Hasil riset memperlihatkan PBB ayam pedaging yang diberi ransum basal polar dengan suplementasi enzim cenderung tumbuh lebih cepat dibanding ayam pedaging yang memperoleh ransum lain. Dalam penelitian ini, suplementasi enzim xilanase sebanyak 0,01% kedalam ransum basal dedak maupun polar tidak berpengaruh negatif terhadap penampilan broiler. Hal ini tampak dari tidak adanya mortalitas selama penelitian berlangsung. FCR ayam pedaging yang diberi ransum basal polar dengan suplementasi enzim secara nyata lebih baik dibanding ransum FCR ayam pedaging yang diberi ransum lain. 

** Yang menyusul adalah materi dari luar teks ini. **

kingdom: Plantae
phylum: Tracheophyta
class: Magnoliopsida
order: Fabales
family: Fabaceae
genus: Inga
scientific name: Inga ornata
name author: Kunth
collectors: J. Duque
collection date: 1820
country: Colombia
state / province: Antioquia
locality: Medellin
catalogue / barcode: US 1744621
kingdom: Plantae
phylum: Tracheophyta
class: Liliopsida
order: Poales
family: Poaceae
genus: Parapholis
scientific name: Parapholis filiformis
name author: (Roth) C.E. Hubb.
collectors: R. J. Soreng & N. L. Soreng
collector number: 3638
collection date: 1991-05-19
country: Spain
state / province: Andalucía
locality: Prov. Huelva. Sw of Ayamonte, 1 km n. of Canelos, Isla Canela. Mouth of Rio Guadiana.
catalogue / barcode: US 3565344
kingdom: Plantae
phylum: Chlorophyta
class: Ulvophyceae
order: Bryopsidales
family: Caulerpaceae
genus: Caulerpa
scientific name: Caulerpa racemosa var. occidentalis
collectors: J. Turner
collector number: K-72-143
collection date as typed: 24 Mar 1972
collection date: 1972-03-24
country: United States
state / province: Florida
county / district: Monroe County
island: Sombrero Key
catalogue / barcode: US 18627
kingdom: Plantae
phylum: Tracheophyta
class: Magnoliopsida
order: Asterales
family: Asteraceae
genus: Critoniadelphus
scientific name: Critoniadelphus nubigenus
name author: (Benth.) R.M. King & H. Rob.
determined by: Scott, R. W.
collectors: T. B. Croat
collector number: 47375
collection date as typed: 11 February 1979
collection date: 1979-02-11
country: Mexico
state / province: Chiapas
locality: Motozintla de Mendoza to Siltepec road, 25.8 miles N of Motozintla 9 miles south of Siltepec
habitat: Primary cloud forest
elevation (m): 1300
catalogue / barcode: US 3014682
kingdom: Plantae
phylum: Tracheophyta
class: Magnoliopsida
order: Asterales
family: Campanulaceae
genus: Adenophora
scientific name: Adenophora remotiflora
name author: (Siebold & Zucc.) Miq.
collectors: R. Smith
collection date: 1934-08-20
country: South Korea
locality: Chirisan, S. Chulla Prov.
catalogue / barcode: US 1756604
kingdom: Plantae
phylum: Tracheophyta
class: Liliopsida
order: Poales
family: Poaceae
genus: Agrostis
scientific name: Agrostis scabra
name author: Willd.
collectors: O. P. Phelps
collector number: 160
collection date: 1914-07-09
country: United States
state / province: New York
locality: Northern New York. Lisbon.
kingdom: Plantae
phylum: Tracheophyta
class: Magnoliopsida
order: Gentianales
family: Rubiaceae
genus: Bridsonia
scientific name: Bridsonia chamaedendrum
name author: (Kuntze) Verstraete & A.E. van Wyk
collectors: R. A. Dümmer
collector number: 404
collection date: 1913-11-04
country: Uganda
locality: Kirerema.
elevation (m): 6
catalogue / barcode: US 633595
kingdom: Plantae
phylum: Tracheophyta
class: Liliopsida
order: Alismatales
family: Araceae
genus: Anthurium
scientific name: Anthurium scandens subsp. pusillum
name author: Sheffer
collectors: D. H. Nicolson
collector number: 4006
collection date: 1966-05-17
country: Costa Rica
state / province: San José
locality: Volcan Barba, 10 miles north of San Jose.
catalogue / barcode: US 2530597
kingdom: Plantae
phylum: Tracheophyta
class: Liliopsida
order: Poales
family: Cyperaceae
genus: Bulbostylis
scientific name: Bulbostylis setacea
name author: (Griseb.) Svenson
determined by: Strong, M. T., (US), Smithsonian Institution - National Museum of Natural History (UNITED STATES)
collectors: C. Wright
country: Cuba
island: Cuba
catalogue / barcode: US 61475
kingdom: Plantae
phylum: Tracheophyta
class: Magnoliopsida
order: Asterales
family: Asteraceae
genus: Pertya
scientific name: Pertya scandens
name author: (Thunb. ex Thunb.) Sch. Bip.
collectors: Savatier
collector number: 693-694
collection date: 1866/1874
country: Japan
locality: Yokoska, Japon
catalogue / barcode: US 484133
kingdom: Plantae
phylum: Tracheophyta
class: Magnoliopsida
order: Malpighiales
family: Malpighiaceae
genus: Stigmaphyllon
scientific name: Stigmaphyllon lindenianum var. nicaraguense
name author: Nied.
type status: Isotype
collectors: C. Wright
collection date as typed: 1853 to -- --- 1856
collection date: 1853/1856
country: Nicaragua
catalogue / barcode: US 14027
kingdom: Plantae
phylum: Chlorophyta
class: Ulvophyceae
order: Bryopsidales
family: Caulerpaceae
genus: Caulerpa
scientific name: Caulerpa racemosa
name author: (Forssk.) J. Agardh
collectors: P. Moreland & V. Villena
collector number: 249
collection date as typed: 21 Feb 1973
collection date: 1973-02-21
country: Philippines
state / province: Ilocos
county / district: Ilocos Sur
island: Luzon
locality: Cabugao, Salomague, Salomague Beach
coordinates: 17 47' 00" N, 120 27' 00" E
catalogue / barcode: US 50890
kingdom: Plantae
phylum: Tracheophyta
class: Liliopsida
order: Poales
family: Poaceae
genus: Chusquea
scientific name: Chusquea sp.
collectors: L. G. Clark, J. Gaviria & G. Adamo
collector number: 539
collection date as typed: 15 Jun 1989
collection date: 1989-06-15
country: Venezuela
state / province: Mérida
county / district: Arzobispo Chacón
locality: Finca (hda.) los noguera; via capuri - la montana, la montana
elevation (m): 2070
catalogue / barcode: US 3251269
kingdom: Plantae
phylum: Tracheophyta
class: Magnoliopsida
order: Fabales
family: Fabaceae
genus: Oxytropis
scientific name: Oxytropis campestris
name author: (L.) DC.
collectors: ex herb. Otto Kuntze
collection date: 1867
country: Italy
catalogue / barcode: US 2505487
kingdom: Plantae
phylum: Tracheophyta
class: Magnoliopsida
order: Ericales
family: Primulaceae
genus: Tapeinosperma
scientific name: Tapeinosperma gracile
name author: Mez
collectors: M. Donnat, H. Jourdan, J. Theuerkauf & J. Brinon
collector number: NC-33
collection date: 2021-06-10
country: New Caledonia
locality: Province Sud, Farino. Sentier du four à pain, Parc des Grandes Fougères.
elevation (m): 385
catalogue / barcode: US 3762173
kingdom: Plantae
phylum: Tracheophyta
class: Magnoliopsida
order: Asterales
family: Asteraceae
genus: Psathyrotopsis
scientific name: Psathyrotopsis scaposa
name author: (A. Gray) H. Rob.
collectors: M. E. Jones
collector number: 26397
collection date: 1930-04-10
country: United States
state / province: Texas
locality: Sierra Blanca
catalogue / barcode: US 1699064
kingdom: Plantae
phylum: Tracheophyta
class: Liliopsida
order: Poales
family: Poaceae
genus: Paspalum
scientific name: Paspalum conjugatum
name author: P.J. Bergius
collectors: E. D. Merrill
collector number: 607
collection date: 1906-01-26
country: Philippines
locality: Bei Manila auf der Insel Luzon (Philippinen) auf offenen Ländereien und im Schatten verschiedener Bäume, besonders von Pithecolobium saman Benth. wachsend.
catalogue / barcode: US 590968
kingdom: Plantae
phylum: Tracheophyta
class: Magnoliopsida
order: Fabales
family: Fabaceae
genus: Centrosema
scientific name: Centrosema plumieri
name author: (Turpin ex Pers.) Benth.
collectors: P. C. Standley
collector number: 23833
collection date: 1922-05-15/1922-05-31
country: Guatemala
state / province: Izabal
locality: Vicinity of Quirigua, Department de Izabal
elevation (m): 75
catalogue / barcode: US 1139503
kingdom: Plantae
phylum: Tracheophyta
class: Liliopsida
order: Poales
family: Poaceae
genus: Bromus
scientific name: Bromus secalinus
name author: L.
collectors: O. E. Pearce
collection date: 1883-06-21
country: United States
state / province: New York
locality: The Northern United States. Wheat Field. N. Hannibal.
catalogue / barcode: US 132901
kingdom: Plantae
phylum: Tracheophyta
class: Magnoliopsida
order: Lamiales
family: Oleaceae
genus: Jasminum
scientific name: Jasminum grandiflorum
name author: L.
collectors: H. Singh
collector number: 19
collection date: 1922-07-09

Berdasarkan penampilan ayam pedaging tersebut terlihat bahwa suplementasi enzim kedalam ransum basal polar mampu meningkatkan efisiensi penggunaan ransum sekitar 4%, sebaliknya suplementasi enzim kedalam ransum basal dedak tidak mampu memperbaiki efisiensi penggunaan ransum ayam pedaging. Ini membuktikan bahwa enzim xilanase yang digunakan dalam penelitian ini lebih efektif apabila digunakan pada polar, yang diketahui mengandung lebih banyak xilan/pentosan atau glucan dibanding dedak. 

Peningkatan penampilan ayam pedaging yang diberi ransum basal polar dengan suplementasi enzim xilanase ini, kemungkinan juga berkaitan dengan peningkatan kecernaan protein dan lemak disamping kenaikan kecernaan serat kasar. Dengan peningkatan kecernaan gizi dan pertumbuhan unggas tersebut, dapat mendorong peningkatan penggunaan bahan pakan lokal yang tersedia di dalam negeri. Kondisi ini diharapkan akan mampu meningkatkan kemandirian perunggasan nasional.